## Study material
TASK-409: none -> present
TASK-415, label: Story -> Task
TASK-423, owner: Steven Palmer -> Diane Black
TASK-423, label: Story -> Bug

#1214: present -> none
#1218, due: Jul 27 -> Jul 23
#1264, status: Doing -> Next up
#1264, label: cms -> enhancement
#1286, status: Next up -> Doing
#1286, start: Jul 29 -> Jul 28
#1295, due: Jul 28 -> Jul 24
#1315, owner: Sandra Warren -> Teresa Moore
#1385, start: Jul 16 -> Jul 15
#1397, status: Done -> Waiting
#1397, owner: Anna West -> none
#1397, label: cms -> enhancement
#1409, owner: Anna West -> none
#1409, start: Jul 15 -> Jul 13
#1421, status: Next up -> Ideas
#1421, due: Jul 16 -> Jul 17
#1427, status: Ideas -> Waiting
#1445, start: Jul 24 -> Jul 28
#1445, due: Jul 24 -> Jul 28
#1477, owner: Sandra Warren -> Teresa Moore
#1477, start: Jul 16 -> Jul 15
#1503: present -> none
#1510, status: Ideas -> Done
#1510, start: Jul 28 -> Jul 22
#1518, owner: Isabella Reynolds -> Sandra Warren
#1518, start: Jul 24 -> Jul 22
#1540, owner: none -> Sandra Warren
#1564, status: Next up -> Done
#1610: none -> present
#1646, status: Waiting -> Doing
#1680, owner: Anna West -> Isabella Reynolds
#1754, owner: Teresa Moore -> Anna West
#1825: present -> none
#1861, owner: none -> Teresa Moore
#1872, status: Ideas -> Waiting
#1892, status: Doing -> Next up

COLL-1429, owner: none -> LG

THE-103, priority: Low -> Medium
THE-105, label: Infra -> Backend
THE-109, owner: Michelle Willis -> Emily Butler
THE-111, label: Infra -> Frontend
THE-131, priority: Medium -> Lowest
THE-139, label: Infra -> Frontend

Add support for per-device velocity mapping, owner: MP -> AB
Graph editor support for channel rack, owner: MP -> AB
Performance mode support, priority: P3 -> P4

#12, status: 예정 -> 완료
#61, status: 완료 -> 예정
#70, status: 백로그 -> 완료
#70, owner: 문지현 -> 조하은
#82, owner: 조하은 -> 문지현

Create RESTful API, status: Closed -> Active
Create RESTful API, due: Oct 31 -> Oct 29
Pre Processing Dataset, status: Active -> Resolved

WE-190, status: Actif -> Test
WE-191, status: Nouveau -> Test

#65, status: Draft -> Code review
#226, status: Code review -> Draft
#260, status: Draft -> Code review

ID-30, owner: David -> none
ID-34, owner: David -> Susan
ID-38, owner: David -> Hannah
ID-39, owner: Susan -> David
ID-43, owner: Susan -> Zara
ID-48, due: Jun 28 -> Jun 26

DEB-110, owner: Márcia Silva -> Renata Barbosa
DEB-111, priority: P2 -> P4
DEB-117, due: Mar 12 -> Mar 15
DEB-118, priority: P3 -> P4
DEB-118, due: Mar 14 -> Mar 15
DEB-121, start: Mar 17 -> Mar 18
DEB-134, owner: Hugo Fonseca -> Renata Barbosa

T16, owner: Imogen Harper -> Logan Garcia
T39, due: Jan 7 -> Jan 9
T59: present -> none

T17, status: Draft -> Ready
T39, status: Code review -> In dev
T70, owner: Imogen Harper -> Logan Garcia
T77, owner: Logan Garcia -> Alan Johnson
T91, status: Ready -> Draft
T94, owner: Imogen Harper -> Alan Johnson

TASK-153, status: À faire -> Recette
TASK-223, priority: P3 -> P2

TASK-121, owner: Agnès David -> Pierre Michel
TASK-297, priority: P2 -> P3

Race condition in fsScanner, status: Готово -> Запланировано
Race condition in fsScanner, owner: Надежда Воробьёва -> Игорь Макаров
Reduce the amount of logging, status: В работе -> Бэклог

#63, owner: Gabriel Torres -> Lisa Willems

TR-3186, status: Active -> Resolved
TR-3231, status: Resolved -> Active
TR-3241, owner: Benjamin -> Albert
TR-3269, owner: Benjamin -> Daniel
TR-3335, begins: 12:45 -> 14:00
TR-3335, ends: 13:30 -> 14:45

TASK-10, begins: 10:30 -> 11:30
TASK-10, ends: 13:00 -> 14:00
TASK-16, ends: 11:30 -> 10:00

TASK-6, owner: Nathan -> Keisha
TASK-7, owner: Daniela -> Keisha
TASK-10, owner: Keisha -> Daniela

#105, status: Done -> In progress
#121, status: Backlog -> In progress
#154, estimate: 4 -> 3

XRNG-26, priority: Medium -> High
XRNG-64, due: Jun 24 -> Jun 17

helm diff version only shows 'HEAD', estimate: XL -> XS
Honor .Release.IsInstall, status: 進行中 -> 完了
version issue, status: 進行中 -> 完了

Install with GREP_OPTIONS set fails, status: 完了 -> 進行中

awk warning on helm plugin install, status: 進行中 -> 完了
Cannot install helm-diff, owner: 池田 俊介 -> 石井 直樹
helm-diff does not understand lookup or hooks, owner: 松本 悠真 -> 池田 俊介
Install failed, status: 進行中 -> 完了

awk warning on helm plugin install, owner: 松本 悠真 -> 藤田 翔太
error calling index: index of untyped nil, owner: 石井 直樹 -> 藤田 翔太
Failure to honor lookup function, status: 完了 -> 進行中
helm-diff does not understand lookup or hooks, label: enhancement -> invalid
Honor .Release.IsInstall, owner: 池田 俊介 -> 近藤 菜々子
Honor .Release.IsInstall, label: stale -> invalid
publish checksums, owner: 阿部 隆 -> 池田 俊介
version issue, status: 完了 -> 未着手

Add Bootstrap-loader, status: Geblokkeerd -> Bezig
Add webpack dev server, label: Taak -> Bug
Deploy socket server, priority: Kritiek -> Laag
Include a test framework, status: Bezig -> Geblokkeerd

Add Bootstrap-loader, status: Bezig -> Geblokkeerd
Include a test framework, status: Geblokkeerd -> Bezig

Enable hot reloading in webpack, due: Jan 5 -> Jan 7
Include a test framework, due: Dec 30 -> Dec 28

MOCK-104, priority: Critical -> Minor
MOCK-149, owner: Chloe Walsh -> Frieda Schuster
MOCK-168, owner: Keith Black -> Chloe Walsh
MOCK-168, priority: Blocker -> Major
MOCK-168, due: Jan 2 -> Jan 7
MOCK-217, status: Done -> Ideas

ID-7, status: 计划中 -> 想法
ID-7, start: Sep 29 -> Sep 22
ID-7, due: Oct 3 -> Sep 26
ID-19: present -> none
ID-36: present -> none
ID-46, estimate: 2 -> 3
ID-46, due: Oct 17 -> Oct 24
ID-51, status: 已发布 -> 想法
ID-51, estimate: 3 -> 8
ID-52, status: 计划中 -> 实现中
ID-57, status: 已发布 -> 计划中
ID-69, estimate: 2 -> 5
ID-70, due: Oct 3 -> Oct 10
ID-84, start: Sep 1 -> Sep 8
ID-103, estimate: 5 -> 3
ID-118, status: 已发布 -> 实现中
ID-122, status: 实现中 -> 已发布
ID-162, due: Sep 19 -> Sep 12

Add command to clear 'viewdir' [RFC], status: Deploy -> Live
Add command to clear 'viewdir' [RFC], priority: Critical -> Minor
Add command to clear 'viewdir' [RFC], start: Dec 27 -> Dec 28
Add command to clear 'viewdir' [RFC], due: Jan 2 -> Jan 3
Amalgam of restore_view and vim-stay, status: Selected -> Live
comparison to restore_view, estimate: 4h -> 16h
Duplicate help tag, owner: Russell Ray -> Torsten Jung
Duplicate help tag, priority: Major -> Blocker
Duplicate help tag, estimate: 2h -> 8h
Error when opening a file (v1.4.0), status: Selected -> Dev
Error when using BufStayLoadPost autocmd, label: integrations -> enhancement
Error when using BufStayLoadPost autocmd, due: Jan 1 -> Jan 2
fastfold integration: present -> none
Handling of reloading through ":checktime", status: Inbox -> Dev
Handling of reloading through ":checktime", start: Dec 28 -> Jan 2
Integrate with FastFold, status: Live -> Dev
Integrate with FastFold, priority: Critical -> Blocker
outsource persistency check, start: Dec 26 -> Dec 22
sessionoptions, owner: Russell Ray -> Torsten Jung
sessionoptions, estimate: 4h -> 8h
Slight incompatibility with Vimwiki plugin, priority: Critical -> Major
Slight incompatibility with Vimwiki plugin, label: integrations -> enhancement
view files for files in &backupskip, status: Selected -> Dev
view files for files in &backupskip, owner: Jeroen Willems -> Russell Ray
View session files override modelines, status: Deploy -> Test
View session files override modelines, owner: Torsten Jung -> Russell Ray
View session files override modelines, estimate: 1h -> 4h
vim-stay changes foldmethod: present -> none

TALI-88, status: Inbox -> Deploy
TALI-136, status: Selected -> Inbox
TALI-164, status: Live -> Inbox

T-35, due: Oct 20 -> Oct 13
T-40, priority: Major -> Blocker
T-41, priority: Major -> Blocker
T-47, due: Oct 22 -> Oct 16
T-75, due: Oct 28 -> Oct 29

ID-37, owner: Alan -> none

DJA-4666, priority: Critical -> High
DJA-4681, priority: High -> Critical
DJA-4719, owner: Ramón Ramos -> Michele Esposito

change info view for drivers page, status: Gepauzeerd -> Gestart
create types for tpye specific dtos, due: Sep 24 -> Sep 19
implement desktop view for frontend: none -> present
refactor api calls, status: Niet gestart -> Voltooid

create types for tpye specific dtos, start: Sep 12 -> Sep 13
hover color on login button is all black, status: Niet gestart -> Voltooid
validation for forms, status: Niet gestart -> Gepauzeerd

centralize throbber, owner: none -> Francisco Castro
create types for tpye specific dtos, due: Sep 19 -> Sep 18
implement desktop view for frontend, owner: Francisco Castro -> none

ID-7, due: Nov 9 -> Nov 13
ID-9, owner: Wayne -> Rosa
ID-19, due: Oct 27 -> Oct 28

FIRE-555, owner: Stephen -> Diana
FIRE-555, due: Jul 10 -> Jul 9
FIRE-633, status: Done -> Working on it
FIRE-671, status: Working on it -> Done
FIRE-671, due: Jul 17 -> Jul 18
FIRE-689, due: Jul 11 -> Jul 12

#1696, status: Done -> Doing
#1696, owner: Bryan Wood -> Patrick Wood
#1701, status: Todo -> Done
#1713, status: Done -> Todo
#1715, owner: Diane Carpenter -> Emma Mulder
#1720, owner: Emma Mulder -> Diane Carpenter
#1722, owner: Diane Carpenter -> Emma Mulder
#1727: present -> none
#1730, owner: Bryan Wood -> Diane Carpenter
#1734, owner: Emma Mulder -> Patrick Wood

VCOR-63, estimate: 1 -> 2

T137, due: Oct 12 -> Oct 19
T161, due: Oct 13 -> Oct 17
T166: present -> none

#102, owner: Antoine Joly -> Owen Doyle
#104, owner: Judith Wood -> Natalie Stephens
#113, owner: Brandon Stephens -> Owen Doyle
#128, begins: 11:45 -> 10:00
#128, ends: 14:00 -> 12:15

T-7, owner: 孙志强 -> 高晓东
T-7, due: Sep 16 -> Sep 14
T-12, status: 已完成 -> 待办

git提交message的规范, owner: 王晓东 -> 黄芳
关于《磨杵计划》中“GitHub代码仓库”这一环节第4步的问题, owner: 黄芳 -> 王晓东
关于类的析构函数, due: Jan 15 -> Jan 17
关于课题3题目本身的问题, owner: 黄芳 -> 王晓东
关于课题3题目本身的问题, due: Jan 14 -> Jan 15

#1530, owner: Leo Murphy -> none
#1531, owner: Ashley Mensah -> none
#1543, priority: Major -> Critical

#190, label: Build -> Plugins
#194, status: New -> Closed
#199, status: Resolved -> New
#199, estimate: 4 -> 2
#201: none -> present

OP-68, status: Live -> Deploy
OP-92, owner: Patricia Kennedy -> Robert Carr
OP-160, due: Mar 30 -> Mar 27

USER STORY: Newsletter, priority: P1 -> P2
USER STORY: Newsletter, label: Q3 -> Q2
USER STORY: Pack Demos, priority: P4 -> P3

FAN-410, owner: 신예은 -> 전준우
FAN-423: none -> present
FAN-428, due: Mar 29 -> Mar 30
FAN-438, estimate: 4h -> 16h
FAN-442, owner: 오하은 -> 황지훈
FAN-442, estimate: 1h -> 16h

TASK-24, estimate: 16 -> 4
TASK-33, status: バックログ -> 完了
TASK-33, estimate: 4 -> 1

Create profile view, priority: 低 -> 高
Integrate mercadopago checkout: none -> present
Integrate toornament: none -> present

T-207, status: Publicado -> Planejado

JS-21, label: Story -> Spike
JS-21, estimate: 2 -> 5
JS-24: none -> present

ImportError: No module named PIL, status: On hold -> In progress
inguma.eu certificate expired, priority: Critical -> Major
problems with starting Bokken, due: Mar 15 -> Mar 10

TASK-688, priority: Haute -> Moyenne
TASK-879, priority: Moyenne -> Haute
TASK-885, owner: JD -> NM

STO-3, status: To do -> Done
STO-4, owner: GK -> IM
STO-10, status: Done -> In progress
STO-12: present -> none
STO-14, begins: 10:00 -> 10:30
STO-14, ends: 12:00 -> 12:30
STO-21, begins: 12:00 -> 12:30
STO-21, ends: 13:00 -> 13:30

## Exercise directions
Could you return exactly the lines above from the line with "ID-7, due: Nov 9 -> Nov 13" to the line with "#113, owner: Brandon Stephens -> Owen Doyle", both included, and nothing else?

## Completed exercise
ID-7, due: Nov 9 -> Nov 13
ID-9, owner: Wayne -> Rosa
ID-19, due: Oct 27 -> Oct 28

FIRE-555, owner: Stephen -> Diana
FIRE-555, due: Jul 10 -> Jul 9
FIRE-633, status: Done -> Working on it
FIRE-671, status: Working on it -> Done
FIRE-671, due: Jul 17 -> Jul 18
FIRE-689, due: Jul 11 -> Jul 12

#1696, status: Done -> Doing
#1696, owner: Bryan Wood -> Patrick Wood
#1701, status: Todo -> Done
#1713, status: Done -> Todo
#1715, owner: Diane Carpenter -> Emma Mulder
#1720, owner: Emma Mulder -> Diane Carpenter
#1722, owner: Diane Carpenter -> Emma Mulder
#1727: present -> none
#1730, owner: Bryan Wood -> Diane Carpenter
#1734, owner: Emma Mulder -> Patrick Wood

VCOR-63, estimate: 1 -> 2

T137, due: Oct 12 -> Oct 19
T161, due: Oct 13 -> Oct 17
T166: present -> none

#102, owner: Antoine Joly -> Owen Doyle
#104, owner: Judith Wood -> Natalie Stephens
#113, owner: Brandon Stephens -> Owen Doyle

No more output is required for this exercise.